▶ _Prompt_: Copy out every one of the lines below word for word, without changing anything.

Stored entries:
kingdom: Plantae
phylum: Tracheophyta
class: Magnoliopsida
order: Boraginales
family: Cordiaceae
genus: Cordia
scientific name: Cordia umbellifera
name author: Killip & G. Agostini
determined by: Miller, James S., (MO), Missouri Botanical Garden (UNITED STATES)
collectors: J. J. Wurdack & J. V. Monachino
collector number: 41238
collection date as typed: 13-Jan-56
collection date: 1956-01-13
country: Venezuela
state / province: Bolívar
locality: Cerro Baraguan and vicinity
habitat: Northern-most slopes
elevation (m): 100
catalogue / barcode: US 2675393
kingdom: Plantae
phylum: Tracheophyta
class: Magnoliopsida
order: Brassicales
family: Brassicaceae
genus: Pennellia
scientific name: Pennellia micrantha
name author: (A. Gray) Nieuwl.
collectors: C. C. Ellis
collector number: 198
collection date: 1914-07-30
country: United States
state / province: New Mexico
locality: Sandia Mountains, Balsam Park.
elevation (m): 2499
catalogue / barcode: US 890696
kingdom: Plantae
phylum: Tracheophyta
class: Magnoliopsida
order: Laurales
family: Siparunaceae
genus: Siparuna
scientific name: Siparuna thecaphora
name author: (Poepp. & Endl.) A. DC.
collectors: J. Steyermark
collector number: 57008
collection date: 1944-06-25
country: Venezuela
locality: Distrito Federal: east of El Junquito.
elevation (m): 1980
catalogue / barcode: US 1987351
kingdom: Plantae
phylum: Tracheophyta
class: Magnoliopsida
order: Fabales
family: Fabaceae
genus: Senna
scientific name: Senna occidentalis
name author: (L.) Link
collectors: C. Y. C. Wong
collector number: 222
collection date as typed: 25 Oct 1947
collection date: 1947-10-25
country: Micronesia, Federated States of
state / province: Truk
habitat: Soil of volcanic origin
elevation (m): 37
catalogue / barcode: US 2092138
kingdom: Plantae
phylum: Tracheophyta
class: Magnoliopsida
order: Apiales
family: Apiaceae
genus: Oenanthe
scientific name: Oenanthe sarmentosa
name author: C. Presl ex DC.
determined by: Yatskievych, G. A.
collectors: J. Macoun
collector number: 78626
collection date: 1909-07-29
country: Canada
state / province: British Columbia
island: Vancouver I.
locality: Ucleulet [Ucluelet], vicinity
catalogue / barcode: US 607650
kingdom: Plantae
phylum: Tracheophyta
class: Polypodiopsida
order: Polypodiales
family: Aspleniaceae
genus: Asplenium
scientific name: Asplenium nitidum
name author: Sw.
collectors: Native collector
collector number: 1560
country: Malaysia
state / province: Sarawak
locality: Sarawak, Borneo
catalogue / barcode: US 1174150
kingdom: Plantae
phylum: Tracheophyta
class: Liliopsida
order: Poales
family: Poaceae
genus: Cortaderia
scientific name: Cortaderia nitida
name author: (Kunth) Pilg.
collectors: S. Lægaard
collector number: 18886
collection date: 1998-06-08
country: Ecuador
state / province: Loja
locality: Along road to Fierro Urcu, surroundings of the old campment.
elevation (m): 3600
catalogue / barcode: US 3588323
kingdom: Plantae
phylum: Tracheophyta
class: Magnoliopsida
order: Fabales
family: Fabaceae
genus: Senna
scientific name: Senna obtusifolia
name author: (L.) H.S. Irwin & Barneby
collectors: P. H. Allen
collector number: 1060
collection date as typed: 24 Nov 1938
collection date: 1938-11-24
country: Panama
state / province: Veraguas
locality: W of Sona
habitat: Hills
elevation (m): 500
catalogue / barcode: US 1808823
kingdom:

▶ _The response_:
kingdom: Plantae
phylum: Tracheophyta
class: Magnoliopsida
order: Boraginales
family: Cordiaceae
genus: Cordia
scientific name: Cordia umbellifera
name author: Killip & G. Agostini
determined by: Miller, James S., (MO), Missouri Botanical Garden (UNITED STATES)
collectors: J. J. Wurdack & J. V. Monachino
collector number: 41238
collection date as typed: 13-Jan-56
collection date: 1956-01-13
country: Venezuela
state / province: Bolívar
locality: Cerro Baraguan and vicinity
habitat: Northern-most slopes
elevation (m): 100
catalogue / barcode: US 2675393
kingdom: Plantae
phylum: Tracheophyta
class: Magnoliopsida
order: Brassicales
family: Brassicaceae
genus: Pennellia
scientific name: Pennellia micrantha
name author: (A. Gray) Nieuwl.
collectors: C. C. Ellis
collector number: 198
collection date: 1914-07-30
country: United States
state / province: New Mexico
locality: Sandia Mountains, Balsam Park.
elevation (m): 2499
catalogue / barcode: US 890696
kingdom: Plantae
phylum: Tracheophyta
class: Magnoliopsida
order: Laurales
family: Siparunaceae
genus: Siparuna
scientific name: Siparuna thecaphora
name author: (Poepp. & Endl.) A. DC.
collectors: J. Steyermark
collector number: 57008
collection date: 1944-06-25
country: Venezuela
locality: Distrito Federal: east of El Junquito.
elevation (m): 1980
catalogue / barcode: US 1987351
kingdom: Plantae
phylum: Tracheophyta
class: Magnoliopsida
order: Fabales
family: Fabaceae
genus: Senna
scientific name: Senna occidentalis
name author: (L.) Link
collectors: C. Y. C. Wong
collector number: 222
collection date as typed: 25 Oct 1947
collection date: 1947-10-25
country: Micronesia, Federated States of
state / province: Truk
habitat: Soil of volcanic origin
elevation (m): 37
catalogue / barcode: US 2092138
kingdom: Plantae
phylum: Tracheophyta
class: Magnoliopsida
order: Apiales
family: Apiaceae
genus: Oenanthe
scientific name: Oenanthe sarmentosa
name author: C. Presl ex DC.
determined by: Yatskievych, G. A.
collectors: J. Macoun
collector number: 78626
collection date: 1909-07-29
country: Canada
state / province: British Columbia
island: Vancouver I.
locality: Ucleulet [Ucluelet], vicinity
catalogue / barcode: US 607650
kingdom: Plantae
phylum: Tracheophyta
class: Polypodiopsida
order: Polypodiales
family: Aspleniaceae
genus: Asplenium
scientific name: Asplenium nitidum
name author: Sw.
collectors: Native collector
collector number: 1560
country: Malaysia
state / province: Sarawak
locality: Sarawak, Borneo
catalogue / barcode: US 1174150
kingdom: Plantae
phylum: Tracheophyta
class: Liliopsida
order: Poales
family: Poaceae
genus: Cortaderia
scientific name: Cortaderia nitida
name author: (Kunth) Pilg.
collectors: S. Lægaard
collector number: 18886
collection date: 1998-06-08
country: Ecuador
state / province: Loja
locality: Along road to Fierro Urcu, surroundings of the old campment.
elevation (m): 3600
catalogue / barcode: US 3588323
kingdom: Plantae
phylum: Tracheophyta
class: Magnoliopsida
order: Fabales
family: Fabaceae
genus: Senna
scientific name: Senna obtusifolia
name author: (L.) H.S. Irwin & Barneby
collectors: P. H. Allen
collector number: 1060
collection date as typed: 24 Nov 1938
collection date: 1938-11-24
country: Panama
state / province: Veraguas
locality: W of Sona
habitat: Hills
elevation (m): 500
catalogue / barcode: US 1808823
kingdom:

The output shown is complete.